§ What you will do:
With the line containing "Av Mads Olsen" as the start and the line containing "VALENCIA CIUDAD DEL RUNNING" as the end, transcribe that span of the entries below exactly, including both.

┄┄┄┄┄┄┄┄┄┄

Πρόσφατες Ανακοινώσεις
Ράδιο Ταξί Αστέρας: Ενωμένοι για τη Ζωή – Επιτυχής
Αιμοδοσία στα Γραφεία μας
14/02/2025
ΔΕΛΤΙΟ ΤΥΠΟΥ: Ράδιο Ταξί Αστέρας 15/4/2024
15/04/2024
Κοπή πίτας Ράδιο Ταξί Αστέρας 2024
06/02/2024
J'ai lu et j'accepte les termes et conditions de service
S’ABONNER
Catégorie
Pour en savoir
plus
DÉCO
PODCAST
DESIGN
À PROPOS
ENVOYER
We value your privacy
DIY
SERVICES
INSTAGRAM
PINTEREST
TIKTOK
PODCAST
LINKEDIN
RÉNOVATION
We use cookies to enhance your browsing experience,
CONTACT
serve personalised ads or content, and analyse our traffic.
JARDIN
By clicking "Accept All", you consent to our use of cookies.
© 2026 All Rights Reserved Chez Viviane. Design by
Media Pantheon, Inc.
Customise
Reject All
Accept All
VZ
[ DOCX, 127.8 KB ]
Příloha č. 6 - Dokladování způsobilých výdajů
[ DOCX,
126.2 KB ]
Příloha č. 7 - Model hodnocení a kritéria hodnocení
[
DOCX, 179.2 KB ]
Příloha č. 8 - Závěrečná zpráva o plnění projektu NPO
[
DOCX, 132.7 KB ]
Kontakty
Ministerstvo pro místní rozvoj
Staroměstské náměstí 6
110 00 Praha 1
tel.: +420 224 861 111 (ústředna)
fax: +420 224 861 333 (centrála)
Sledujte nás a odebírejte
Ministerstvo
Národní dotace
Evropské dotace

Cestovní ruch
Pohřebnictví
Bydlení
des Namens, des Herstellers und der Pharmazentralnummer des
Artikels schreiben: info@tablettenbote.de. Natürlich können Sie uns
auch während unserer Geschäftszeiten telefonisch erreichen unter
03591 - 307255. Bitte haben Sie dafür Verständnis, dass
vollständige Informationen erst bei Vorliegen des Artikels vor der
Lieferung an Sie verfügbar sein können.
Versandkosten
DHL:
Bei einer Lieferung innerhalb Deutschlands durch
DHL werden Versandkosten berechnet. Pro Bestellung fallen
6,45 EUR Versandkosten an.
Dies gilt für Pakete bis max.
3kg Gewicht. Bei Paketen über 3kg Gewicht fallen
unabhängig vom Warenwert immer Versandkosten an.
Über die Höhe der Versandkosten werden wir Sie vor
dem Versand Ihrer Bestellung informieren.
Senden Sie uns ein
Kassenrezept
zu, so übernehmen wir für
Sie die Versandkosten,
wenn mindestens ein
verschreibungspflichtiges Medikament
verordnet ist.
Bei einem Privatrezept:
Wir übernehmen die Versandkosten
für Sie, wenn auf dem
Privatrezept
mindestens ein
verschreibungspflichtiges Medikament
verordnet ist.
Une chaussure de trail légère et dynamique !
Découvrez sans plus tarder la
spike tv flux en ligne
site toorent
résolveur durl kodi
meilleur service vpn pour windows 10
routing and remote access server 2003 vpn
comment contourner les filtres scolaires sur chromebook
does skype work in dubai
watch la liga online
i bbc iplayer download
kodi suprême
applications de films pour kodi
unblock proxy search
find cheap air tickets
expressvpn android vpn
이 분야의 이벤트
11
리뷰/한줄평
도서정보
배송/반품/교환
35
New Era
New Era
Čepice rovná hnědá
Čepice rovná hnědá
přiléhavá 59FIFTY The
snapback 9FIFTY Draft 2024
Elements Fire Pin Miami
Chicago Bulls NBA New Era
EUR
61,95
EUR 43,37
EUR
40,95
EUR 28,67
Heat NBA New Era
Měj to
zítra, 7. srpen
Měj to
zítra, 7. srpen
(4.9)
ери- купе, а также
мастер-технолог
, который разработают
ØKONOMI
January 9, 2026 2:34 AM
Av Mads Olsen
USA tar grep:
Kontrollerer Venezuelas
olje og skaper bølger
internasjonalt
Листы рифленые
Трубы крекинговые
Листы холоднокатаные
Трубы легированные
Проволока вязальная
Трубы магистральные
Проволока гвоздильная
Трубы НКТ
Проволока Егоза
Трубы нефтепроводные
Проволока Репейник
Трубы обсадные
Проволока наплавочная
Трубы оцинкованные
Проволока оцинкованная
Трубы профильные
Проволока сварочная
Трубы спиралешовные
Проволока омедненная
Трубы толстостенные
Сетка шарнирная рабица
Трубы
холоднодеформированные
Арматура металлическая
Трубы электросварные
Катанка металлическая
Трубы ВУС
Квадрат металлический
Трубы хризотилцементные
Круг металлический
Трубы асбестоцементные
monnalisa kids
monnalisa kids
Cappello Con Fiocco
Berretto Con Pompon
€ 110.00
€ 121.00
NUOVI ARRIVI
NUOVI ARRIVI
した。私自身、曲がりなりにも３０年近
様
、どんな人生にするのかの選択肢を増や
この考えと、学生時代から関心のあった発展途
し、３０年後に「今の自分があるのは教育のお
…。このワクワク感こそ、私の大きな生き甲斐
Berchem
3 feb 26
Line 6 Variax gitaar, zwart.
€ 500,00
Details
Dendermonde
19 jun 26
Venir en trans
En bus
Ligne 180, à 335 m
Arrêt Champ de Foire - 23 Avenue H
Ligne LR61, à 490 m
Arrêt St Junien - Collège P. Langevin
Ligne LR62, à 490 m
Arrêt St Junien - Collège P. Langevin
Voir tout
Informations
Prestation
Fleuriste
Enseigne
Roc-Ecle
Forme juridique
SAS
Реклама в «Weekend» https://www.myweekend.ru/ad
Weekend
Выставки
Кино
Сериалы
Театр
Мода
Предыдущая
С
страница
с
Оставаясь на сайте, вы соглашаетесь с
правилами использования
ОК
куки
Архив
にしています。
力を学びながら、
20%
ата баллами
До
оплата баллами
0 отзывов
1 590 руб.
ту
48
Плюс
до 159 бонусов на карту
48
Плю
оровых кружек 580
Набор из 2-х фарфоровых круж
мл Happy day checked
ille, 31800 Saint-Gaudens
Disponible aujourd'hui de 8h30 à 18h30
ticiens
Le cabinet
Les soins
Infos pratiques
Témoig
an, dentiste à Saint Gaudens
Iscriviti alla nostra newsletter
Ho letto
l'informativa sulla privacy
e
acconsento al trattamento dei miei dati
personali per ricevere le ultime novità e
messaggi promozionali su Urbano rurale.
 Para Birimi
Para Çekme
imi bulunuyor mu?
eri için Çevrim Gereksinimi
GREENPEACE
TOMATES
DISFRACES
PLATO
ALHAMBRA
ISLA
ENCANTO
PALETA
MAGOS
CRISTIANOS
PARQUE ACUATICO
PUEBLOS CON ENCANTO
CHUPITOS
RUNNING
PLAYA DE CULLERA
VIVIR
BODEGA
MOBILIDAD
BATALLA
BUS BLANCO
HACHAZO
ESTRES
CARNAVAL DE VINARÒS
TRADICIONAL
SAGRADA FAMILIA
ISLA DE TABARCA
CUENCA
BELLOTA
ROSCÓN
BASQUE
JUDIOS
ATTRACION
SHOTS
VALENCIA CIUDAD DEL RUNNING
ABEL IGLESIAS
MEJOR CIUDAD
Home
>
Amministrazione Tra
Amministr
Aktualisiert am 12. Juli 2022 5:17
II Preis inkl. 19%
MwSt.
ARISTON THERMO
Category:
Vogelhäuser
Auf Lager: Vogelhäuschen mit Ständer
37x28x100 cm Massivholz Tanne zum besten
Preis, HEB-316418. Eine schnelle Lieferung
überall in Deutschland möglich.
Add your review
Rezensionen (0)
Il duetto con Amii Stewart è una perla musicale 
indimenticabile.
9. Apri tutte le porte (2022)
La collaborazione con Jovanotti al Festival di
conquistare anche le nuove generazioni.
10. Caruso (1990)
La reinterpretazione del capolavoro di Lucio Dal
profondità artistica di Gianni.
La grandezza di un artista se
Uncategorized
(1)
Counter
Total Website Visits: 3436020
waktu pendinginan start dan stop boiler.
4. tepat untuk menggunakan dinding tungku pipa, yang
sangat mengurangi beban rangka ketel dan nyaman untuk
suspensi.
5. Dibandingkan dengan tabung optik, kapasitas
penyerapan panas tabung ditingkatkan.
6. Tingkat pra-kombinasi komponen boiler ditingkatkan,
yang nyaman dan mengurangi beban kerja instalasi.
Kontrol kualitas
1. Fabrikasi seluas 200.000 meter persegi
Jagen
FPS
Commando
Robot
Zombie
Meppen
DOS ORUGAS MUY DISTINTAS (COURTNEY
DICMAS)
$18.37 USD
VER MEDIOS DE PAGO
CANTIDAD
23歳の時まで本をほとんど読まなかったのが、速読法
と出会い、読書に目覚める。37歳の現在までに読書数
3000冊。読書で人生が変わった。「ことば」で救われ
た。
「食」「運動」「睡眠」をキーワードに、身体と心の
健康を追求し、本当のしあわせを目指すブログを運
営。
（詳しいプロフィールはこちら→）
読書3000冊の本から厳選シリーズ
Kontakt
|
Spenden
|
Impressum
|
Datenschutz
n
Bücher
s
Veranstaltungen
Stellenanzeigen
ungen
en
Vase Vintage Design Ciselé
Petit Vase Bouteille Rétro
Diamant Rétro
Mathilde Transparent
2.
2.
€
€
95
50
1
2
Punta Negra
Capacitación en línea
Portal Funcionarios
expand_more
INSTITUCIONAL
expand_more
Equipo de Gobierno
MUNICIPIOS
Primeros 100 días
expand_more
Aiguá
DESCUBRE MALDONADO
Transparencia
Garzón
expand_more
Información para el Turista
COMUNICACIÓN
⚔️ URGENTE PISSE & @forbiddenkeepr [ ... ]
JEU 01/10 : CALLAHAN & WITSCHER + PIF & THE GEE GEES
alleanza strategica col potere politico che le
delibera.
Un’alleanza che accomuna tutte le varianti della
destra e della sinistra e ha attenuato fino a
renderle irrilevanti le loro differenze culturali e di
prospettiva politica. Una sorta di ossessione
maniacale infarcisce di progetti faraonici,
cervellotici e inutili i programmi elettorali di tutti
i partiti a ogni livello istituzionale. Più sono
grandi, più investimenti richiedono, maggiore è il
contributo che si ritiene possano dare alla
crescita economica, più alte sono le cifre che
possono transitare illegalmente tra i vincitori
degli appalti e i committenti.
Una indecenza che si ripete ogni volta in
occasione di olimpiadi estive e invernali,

┄┄┄┄┄┄┄┄┄┄

§ Reply to the exercise:
Av Mads Olsen
USA tar grep:
Kontrollerer Venezuelas
olje og skaper bølger
internasjonalt
Листы рифленые
Трубы крекинговые
Листы холоднокатаные
Трубы легированные
Проволока вязальная
Трубы магистральные
Проволока гвоздильная
Трубы НКТ
Проволока Егоза
Трубы нефтепроводные
Проволока Репейник
Трубы обсадные
Проволока наплавочная
Трубы оцинкованные
Проволока оцинкованная
Трубы профильные
Проволока сварочная
Трубы спиралешовные
Проволока омедненная
Трубы толстостенные
Сетка шарнирная рабица
Трубы
холоднодеформированные
Арматура металлическая
Трубы электросварные
Катанка металлическая
Трубы ВУС
Квадрат металлический
Трубы хризотилцементные
Круг металлический
Трубы асбестоцементные
monnalisa kids
monnalisa kids
Cappello Con Fiocco
Berretto Con Pompon
€ 110.00
€ 121.00
NUOVI ARRIVI
NUOVI ARRIVI
した。私自身、曲がりなりにも３０年近
様
、どんな人生にするのかの選択肢を増や
この考えと、学生時代から関心のあった発展途
し、３０年後に「今の自分があるのは教育のお
…。このワクワク感こそ、私の大きな生き甲斐
Berchem
3 feb 26
Line 6 Variax gitaar, zwart.
€ 500,00
Details
Dendermonde
19 jun 26
Venir en trans
En bus
Ligne 180, à 335 m
Arrêt Champ de Foire - 23 Avenue H
Ligne LR61, à 490 m
Arrêt St Junien - Collège P. Langevin
Ligne LR62, à 490 m
Arrêt St Junien - Collège P. Langevin
Voir tout
Informations
Prestation
Fleuriste
Enseigne
Roc-Ecle
Forme juridique
SAS
Реклама в «Weekend» https://www.myweekend.ru/ad
Weekend
Выставки
Кино
Сериалы
Театр
Мода
Предыдущая
С
страница
с
Оставаясь на сайте, вы соглашаетесь с
правилами использования
ОК
куки
Архив
にしています。
力を学びながら、
20%
ата баллами
До
оплата баллами
0 отзывов
1 590 руб.
ту
48
Плюс
до 159 бонусов на карту
48
Плю
оровых кружек 580
Набор из 2-х фарфоровых круж
мл Happy day checked
ille, 31800 Saint-Gaudens
Disponible aujourd'hui de 8h30 à 18h30
ticiens
Le cabinet
Les soins
Infos pratiques
Témoig
an, dentiste à Saint Gaudens
Iscriviti alla nostra newsletter
Ho letto
l'informativa sulla privacy
e
acconsento al trattamento dei miei dati
personali per ricevere le ultime novità e
messaggi promozionali su Urbano rurale.
 Para Birimi
Para Çekme
imi bulunuyor mu?
eri için Çevrim Gereksinimi
GREENPEACE
TOMATES
DISFRACES
PLATO
ALHAMBRA
ISLA
ENCANTO
PALETA
MAGOS
CRISTIANOS
PARQUE ACUATICO
PUEBLOS CON ENCANTO
CHUPITOS
RUNNING
PLAYA DE CULLERA
VIVIR
BODEGA
MOBILIDAD
BATALLA
BUS BLANCO
HACHAZO
ESTRES
CARNAVAL DE VINARÒS
TRADICIONAL
SAGRADA FAMILIA
ISLA DE TABARCA
CUENCA
BELLOTA
ROSCÓN
BASQUE
JUDIOS
ATTRACION
SHOTS
VALENCIA CIUDAD DEL RUNNING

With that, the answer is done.